How many times have you heard that tech is the only career path forward and that everything else will be obsolete? Quite a lot, right? But what if that’s not the case? What if there are other skills that’ll be needed, and just like the early tech founders and coders, you can get in on a new slice of the pie? Entertainment is growing stronger every day, yet we’re all being taught to code. On top of that, there are other engineering fields seeing innovation, like genetic engineering and materials science. Why don’t we promote those? Isn’t it time our attention shifted to other fields?

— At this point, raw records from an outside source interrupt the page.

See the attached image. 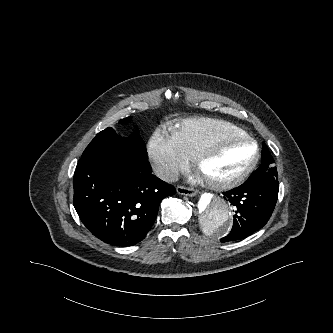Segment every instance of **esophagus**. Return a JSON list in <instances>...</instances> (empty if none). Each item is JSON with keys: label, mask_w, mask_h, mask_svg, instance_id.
Listing matches in <instances>:
<instances>
[{"label": "esophagus", "mask_w": 333, "mask_h": 333, "mask_svg": "<svg viewBox=\"0 0 333 333\" xmlns=\"http://www.w3.org/2000/svg\"><path fill=\"white\" fill-rule=\"evenodd\" d=\"M176 191L180 195H186L190 197H194L196 195V192L194 190L184 186H177Z\"/></svg>", "instance_id": "34e87169"}]
</instances>
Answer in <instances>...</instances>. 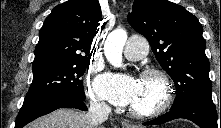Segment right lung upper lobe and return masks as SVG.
<instances>
[{"label": "right lung upper lobe", "mask_w": 221, "mask_h": 128, "mask_svg": "<svg viewBox=\"0 0 221 128\" xmlns=\"http://www.w3.org/2000/svg\"><path fill=\"white\" fill-rule=\"evenodd\" d=\"M102 19L98 0H69L54 7L39 32L32 71L90 60Z\"/></svg>", "instance_id": "1"}]
</instances>
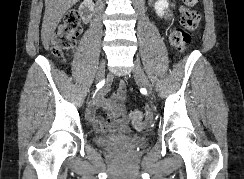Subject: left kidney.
I'll return each instance as SVG.
<instances>
[{
  "mask_svg": "<svg viewBox=\"0 0 244 179\" xmlns=\"http://www.w3.org/2000/svg\"><path fill=\"white\" fill-rule=\"evenodd\" d=\"M157 16H164V10L169 8L168 0H157L154 4Z\"/></svg>",
  "mask_w": 244,
  "mask_h": 179,
  "instance_id": "1",
  "label": "left kidney"
}]
</instances>
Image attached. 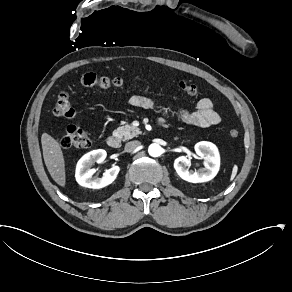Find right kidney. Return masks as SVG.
Here are the masks:
<instances>
[{
    "label": "right kidney",
    "mask_w": 292,
    "mask_h": 292,
    "mask_svg": "<svg viewBox=\"0 0 292 292\" xmlns=\"http://www.w3.org/2000/svg\"><path fill=\"white\" fill-rule=\"evenodd\" d=\"M107 156L103 149L93 150L78 161L76 166L75 178L79 185L87 188L100 189L111 184L117 177L120 168L114 166L103 173L101 178L93 177L95 169H90L95 162L102 163Z\"/></svg>",
    "instance_id": "1"
}]
</instances>
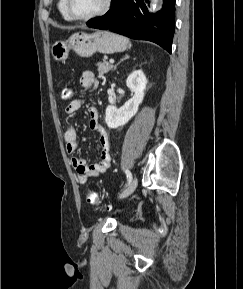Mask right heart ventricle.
<instances>
[{"mask_svg":"<svg viewBox=\"0 0 243 289\" xmlns=\"http://www.w3.org/2000/svg\"><path fill=\"white\" fill-rule=\"evenodd\" d=\"M58 10L61 14V16L67 20V21H71L72 19L68 16L67 12H66V7H65V0H59L58 4H57Z\"/></svg>","mask_w":243,"mask_h":289,"instance_id":"obj_1","label":"right heart ventricle"}]
</instances>
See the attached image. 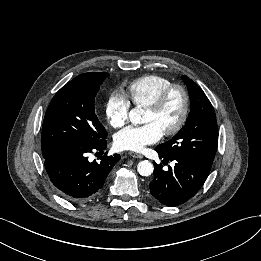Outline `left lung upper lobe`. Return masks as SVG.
Here are the masks:
<instances>
[{"label":"left lung upper lobe","instance_id":"obj_1","mask_svg":"<svg viewBox=\"0 0 261 261\" xmlns=\"http://www.w3.org/2000/svg\"><path fill=\"white\" fill-rule=\"evenodd\" d=\"M182 78L191 99L189 117L172 139L155 149L166 157L185 158L190 164L210 171L218 141L215 112L202 89L187 76Z\"/></svg>","mask_w":261,"mask_h":261}]
</instances>
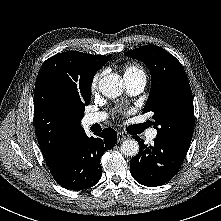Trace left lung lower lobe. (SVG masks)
I'll list each match as a JSON object with an SVG mask.
<instances>
[{"mask_svg": "<svg viewBox=\"0 0 221 221\" xmlns=\"http://www.w3.org/2000/svg\"><path fill=\"white\" fill-rule=\"evenodd\" d=\"M140 145L139 153L130 160L132 177L148 187L160 186L171 180L179 171L188 147L156 137L148 146L138 136L133 137Z\"/></svg>", "mask_w": 221, "mask_h": 221, "instance_id": "left-lung-lower-lobe-1", "label": "left lung lower lobe"}]
</instances>
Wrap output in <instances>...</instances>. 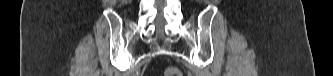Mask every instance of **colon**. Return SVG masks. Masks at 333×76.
Returning a JSON list of instances; mask_svg holds the SVG:
<instances>
[{"instance_id": "obj_1", "label": "colon", "mask_w": 333, "mask_h": 76, "mask_svg": "<svg viewBox=\"0 0 333 76\" xmlns=\"http://www.w3.org/2000/svg\"><path fill=\"white\" fill-rule=\"evenodd\" d=\"M165 76H181V72L179 69H177L176 67H169L166 71H165Z\"/></svg>"}]
</instances>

AI will grow, but let’s be real—it’s a very capital-intensive technology that’s specialized and acts more as an enhancer of current products. It’s not going to be the savior of tech. What tech needs are new products we haven’t thought of yet. That’s hard and takes bold risks, but maybe that’s how we truly innovate and keep the industry alive.
Maybe we need to start promoting other careers. Programming jobs and new programming companies are great, but the constant saturation of the same old companies and the oversupply of new grads chasing the golden ticket wage is getting out of hand. Hey tech scene, let’s take a step back, huh? Let’s focus less on the same old and more on the new.
And please, don’t create another ChatGPT wrapper. It's getting out of hand. Just my opinion. Who knows, maybe you’ll get rich, but things are getting too repetitive with everyone retreading the same ground. Let’s try something new.